## [Work request]
Repeat the lines below exactly as they appear, but leave out the images.

|---|

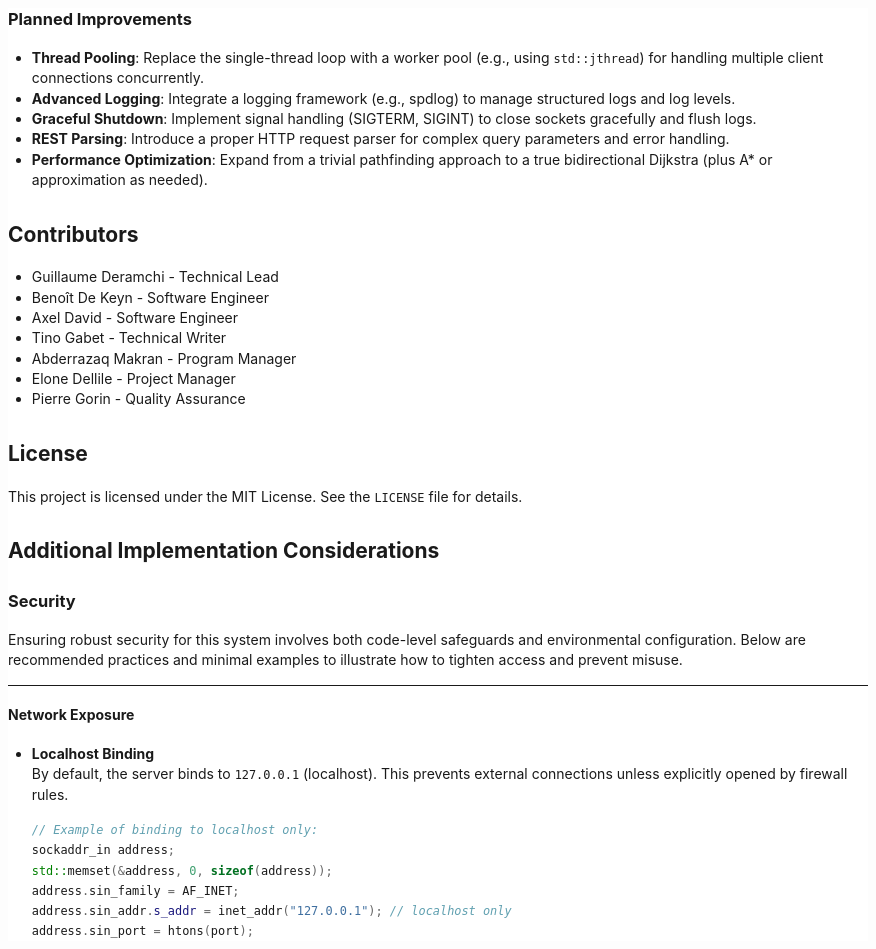 ### Planned Improvements

- **Thread Pooling**: Replace the single-thread loop with a worker pool (e.g., using `std::jthread`) for handling multiple client connections concurrently.
- **Advanced Logging**: Integrate a logging framework (e.g., spdlog) to manage structured logs and log levels.
- **Graceful Shutdown**: Implement signal handling (SIGTERM, SIGINT) to close sockets gracefully and flush logs.
- **REST Parsing**: Introduce a proper HTTP request parser for complex query parameters and error handling.
- **Performance Optimization**: Expand from a trivial pathfinding approach to a true bidirectional Dijkstra (plus A* or approximation as needed).


## Contributors

- Guillaume Deramchi - Technical Lead
- Benoît De Keyn - Software Engineer
- Axel David - Software Engineer
- Tino Gabet - Technical Writer
- Abderrazaq Makran - Program Manager
- Elone Dellile - Project Manager
- Pierre Gorin - Quality Assurance

## License

This project is licensed under the MIT License. See the `LICENSE` file for details.

## Additional Implementation Considerations

### Security

Ensuring robust security for this system involves both code-level safeguards and environmental configuration. Below are recommended practices and minimal examples to illustrate how to tighten access and prevent misuse.

---

#### Network Exposure

- **Localhost Binding**  
	By default, the server binds to `127.0.0.1` (localhost). This prevents external connections unless explicitly opened by firewall rules.  
	```cpp
	// Example of binding to localhost only:
	sockaddr_in address;
	std::memset(&address, 0, sizeof(address));
	address.sin_family = AF_INET;
	address.sin_addr.s_addr = inet_addr("127.0.0.1"); // localhost only
	address.sin_port = htons(port);
	```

|---|

## [Output]
 ### Planned Improvements

- **Thread Pooling**: Replace the single-thread loop with a worker pool (e.g., using `std::jthread`) for handling multiple client connections concurrently.
- **Advanced Logging**: Integrate a logging framework (e.g., spdlog) to manage structured logs and log levels.
- **Graceful Shutdown**: Implement signal handling (SIGTERM, SIGINT) to close sockets gracefully and flush logs.
- **REST Parsing**: Introduce a proper HTTP request parser for complex query parameters and error handling.
- **Performance Optimization**: Expand from a trivial pathfinding approach to a true bidirectional Dijkstra (plus A* or approximation as needed).


## Contributors

- Guillaume Deramchi - Technical Lead
- Benoît De Keyn - Software Engineer
- Axel David - Software Engineer
- Tino Gabet - Technical Writer
- Abderrazaq Makran - Program Manager
- Elone Dellile - Project Manager
- Pierre Gorin - Quality Assurance

## License

This project is licensed under the MIT License. See the `LICENSE` file for details.

## Additional Implementation Considerations

### Security

Ensuring robust security for this system involves both code-level safeguards and environmental configuration. Below are recommended practices and minimal examples to illustrate how to tighten access and prevent misuse.

---

#### Network Exposure

- **Localhost Binding**  
	By default, the server binds to `127.0.0.1` (localhost). This prevents external connections unless explicitly opened by firewall rules.  
	```cpp
	// Example of binding to localhost only:
	sockaddr_in address;
	std::memset(&address, 0, sizeof(address));
	address.sin_family = AF_INET;
	address.sin_addr.s_addr = inet_addr("127.0.0.1"); // localhost only
	address.sin_port = htons(port);
	```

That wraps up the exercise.